(Mainly) Iambic Pentameter
Kipling's "If" is written in iambic pentameter, that most famous of English meters. You may have encountered it already in your literary travels, but if you haven't here's a quick run-down:
A line of iambic pentameter consists of ten syllables, divided into five groups (or feet). Each foot consist of an iamb, or an unstressed syllable followed by a stressed syllable. An iamb produces a rhythm like daDUM. Just check out line 2:
Are losing theirs and blaming it on you.
Here that daDUM daDUM daDUM? There you have it: iambic pentameter.
Now, if you take a peek at the other lines in the poem, you might notice a pattern. All of the even-numbered lines (2, 4, 6, 8, 10, etc.) contain 10 syllables and are textbook iambic pentameter. But what about the odd-numbered lines (1, 3, 5, 7, etc.)? Let's look at line 25, for example:
If you can talk with crowds and keep your virtue.

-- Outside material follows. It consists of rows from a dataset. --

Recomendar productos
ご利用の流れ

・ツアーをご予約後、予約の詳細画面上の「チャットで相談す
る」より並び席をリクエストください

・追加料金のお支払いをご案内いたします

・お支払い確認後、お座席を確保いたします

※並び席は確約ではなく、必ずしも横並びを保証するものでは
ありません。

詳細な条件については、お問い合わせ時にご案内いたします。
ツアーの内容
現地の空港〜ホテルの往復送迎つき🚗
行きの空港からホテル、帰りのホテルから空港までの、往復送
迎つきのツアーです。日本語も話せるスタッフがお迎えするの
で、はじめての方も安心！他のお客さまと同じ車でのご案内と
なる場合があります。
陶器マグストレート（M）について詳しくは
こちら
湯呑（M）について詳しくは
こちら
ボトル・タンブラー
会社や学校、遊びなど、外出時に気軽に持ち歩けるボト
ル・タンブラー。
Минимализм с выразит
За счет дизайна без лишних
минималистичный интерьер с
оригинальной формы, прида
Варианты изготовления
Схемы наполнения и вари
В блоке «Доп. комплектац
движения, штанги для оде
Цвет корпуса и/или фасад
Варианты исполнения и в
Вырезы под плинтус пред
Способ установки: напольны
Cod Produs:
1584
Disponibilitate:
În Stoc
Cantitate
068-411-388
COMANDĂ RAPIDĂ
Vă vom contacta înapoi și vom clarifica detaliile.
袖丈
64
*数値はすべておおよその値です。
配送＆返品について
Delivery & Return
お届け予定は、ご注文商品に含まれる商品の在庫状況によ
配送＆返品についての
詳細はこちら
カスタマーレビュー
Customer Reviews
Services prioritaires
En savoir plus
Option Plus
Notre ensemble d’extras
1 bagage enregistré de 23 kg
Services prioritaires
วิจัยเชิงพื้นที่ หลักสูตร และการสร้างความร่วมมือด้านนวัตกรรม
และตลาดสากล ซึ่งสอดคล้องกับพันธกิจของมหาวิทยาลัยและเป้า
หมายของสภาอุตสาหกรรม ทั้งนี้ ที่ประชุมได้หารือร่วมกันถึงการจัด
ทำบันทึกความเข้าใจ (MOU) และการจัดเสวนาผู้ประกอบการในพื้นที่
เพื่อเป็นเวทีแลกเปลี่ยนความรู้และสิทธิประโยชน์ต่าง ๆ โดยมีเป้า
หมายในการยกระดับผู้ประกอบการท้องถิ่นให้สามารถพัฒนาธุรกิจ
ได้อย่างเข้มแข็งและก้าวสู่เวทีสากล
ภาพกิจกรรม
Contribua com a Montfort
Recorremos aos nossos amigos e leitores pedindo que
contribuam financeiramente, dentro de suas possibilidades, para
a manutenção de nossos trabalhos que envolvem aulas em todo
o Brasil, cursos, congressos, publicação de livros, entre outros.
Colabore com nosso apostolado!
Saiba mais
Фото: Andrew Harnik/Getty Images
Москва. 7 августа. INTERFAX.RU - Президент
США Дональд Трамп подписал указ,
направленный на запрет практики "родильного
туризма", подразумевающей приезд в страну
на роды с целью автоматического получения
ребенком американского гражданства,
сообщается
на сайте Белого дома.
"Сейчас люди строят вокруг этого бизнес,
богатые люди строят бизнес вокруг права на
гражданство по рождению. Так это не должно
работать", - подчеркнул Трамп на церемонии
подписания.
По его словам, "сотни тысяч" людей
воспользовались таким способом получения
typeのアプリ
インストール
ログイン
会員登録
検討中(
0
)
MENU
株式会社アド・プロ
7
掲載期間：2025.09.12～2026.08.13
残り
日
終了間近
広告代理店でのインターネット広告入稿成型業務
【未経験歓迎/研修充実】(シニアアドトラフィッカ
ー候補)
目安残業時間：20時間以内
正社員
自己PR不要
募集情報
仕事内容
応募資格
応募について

Notice, that everything is cool up until that last word, "virtue," where we have what appears to be the beginning of another iamb but… poof, we're on to the next line. Intriguing, to say the least.
Okay, don't get too worked up now. This is perfectly okay. The odd-numbered lines have an extra syllable. There are many fancy terms for this oh-so-peculiar phenomenon. Sometimes the syllable is called "extrametrical," sometimes "hypermetrical," and, when people want to be really fancy, they will call the whole line "hypercatalectic" (that's hi-purr-cat-uh-lec-tic). There are all sorts of reasons why a poet would want to add an extra syllable. Maybe Kipling started writing and realized that line 1 had an extra syllable and decided to roll with it. Maybe he had more to say in the odd-numbered lines. Maybe he just wanted to change things up. These are all good reasons, and we will never know for sure why the odd-numbered lines are hypercatalectic.
We can speculate about its effect, however. To do that, we have to talk briefly about the poem's rhyme scheme. Every stanza (except for the first, but wait just a second on that) has the following rhyme scheme: ABABCDCD, where each letter represents that line's end rhyme. This means the first and third lines rhyme, the second and fourth, etc. Each stanza contains four different groups (ABCD), and everything fits into a neat pattern. The alternating rhyme scheme, and the alternating metrical scheme (one line with an extra syllable, followed by a line with no extra syllables) stress the importance of pairs, of twos, of sequences. In a poem that is all about consequences—if you do x, then you will achieve y—this is a very important formal set up. It's the poem's way of making the nuts and bolts of poetry (rhyme, meter) display the poem's message—nifty.
Okay, now before we conclude, we have to talk about that pesky first stanza, which has the following rhyme scheme: AAAABCBC. Yeah, we know this is a little odd, not to mention unoriginal (Kipling rhymes "you" with… "you" three lines in a row). In a poem that is so balanced (4 octets, or eight-line stanzas) with strict meter, the first stanza is like a sore thumb that sticks out. Okay, so why put a sore thumb in the poem then, Mr. Kipling? Simple: this poem is about the uncertainty of life—money is lost, people turn their backs on other people, stuff gets destroyed. In a poem that is partly about how life throws you curve balls, the first stanza actually makes sense. It is the poem's curve ball, the poem's way of, again, displaying one of the poem's major themes.